Anak Tanah Abang Memimpin Pasundan, Melanggarkah atau Tidak?

photo author
- Rabu, 20 Juni 2018 | 09:54 WIB
images_berita_2018_Jun_IMG-20180620-WA0011
images_berita_2018_Jun_IMG-20180620-WA0011

Jakarta, Klikanggaran.com (20-06-2018) - Pelantikan Sekretaris Utama Lembaga Ketahanan Nasional, Komjen Pol Mochamad Iriawan, menjadi Pejabat (Pj) Gubernur Jawa Barat (Jabar). Sejauh ini, hal ini masih menjadi perbincangan yang menarik untuk dikaji keabsahannya (dasar hukum) sesuai aturan yang berlaku di Indonesia.

Sampai saat ini, pelantikan anak Tanah Abang yang kini memimpin Pasundan ini masih menjadi perdebatan panas. Sehingga yang tersirat di publik memiliki dua versi dasar hukum. Versi pertama adalah bahwa pelantikan tersebut melanggar undang-undang, sedangkan di sisi lain menjadi versi kedua, pelantikan tersebut tidak melanggar undang-undang.

Mendagri sendiri sudah mengantongi beberapa undang-undang, bahwa pengakatan M Iriawan alias Iwan Bule dari kalangan Polri ini sudah sesuai dengan jursprudensi yang ada.

Sebagaimana yang diketahui, untuk versi pertama bahwa penunjukan Komjen Iriawan sebagai Pejabat Gubernur sudah sesuai dengan peraturan perundangan-undangan yang berlaku. Seperti yang tertera pada pasal 201 ayat (10) UU No. 10 Tahun 2016 tentang Pemilihan Gubernur, Bupati, dan Walikota, diatur bahwa :

"Untuk mengisi kekosongan jabatan Gubernur, diangkat Pejabat Gubernur yang berasal dari Jabatan Pimpinan Tinggi Madya sampai dengan pelantikan Gubernur sesuai dengan peraturan perundang-undangan".

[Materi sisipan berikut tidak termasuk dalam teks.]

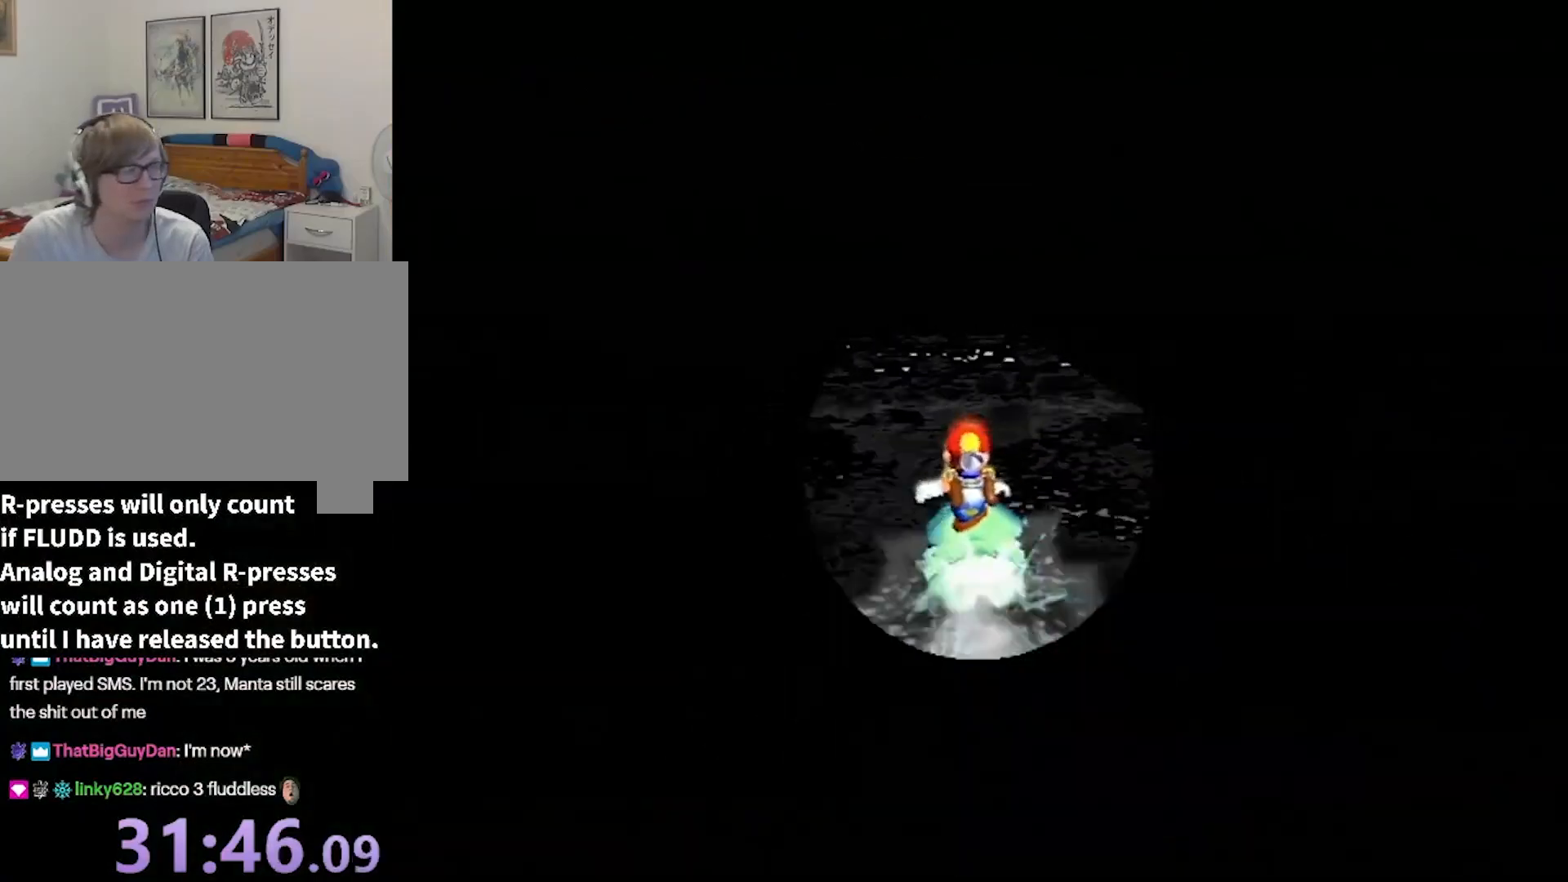
{"buttons": [], "left_stick": "center", "right_stick": "center", "events": []}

Kemudian, berdasarkan penjelasan pasal 19 ayat (1) huruf b UU No.5 Tahun 2014 tentang ASN, diatur bahwa:

"Jabatan Pimpinan Tinggi Madya meliputi: Sekjen dan Sekretaris Kementerian, Sestama, Sekjen Kesekretariatan Lembaga Negara, Sekjen LNS, Dirjen, Deputi, Irjen, Inspektur Utama, Kepala Badan, Staf Ahli Menteri, Kesetpres, Kasetwapres, Sesmilpres, Seswantimpres, Sekda Provinsi, dan jabatan lain yang setara".

Dan, terakhir berdasarkan pasal 148 PP No.11 Tahun 2017 tentang Manajemen PNS, diatur bahwa:

"Jabatan ASN tertentu dapat diisi dari Prajurit TNI dan Anggota Polri yang berada di instansi pusat dan sesuai dengan dengan UU tentang TNI dan UU tentang Polri".

Jadi kesimpulannya, versi ini meyakini bahwa Prajurit TNI atau Anggota Polri yang sedang menduduki Jabatan Pimpinan Tinggi Madya di Instansi Pusat tertentu (misalnya di Kemenkopolhukam, Kemhan, Lemhanas) dapat diangkat sebagai Pejabat Gubernur.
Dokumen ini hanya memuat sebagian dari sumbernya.